*REQUIREMENT*
Report every line in the data below that contains the string "Каркасный", matching uppercase and lowercase letters exactly.

[Stored data]
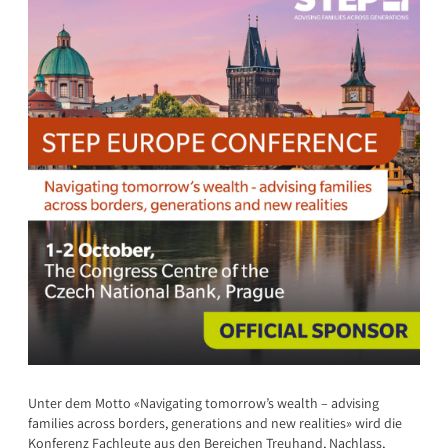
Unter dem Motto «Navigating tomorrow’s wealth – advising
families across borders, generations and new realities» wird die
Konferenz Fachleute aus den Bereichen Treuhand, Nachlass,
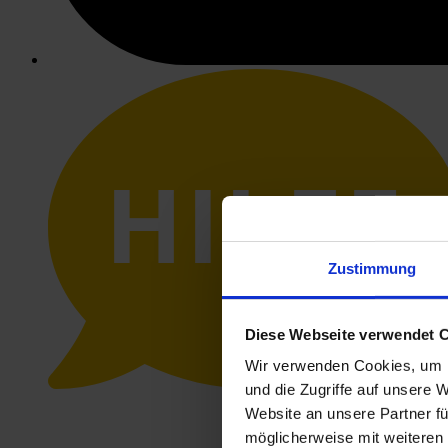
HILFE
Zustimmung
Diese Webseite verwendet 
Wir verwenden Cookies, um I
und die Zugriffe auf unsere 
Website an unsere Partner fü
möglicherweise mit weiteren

...

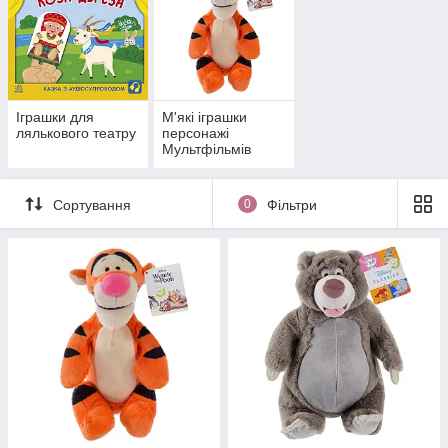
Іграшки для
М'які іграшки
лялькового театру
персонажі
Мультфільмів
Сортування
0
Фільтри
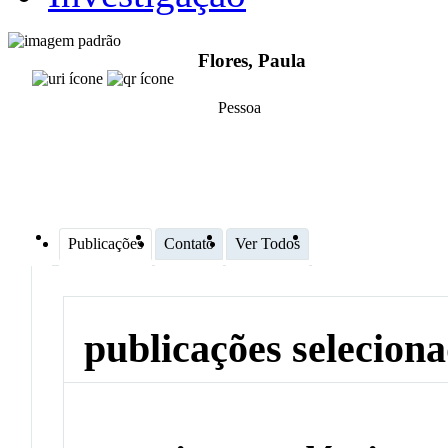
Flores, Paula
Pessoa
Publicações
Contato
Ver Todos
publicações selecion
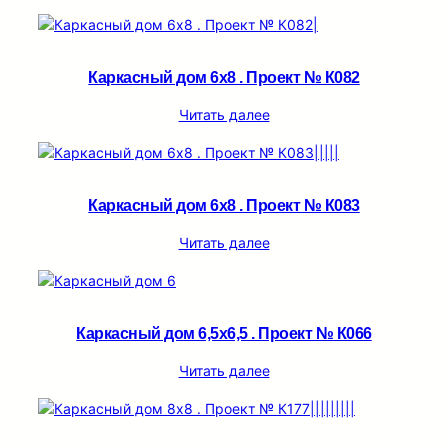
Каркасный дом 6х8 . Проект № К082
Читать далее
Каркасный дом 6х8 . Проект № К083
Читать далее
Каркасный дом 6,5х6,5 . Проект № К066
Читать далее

*FINISHED EXERCISE*
Каркасный дом 6х8 . Проект № К082
Каркасный дом 6х8 . Проект № К083
Каркасный дом 6,5х6,5 . Проект № К066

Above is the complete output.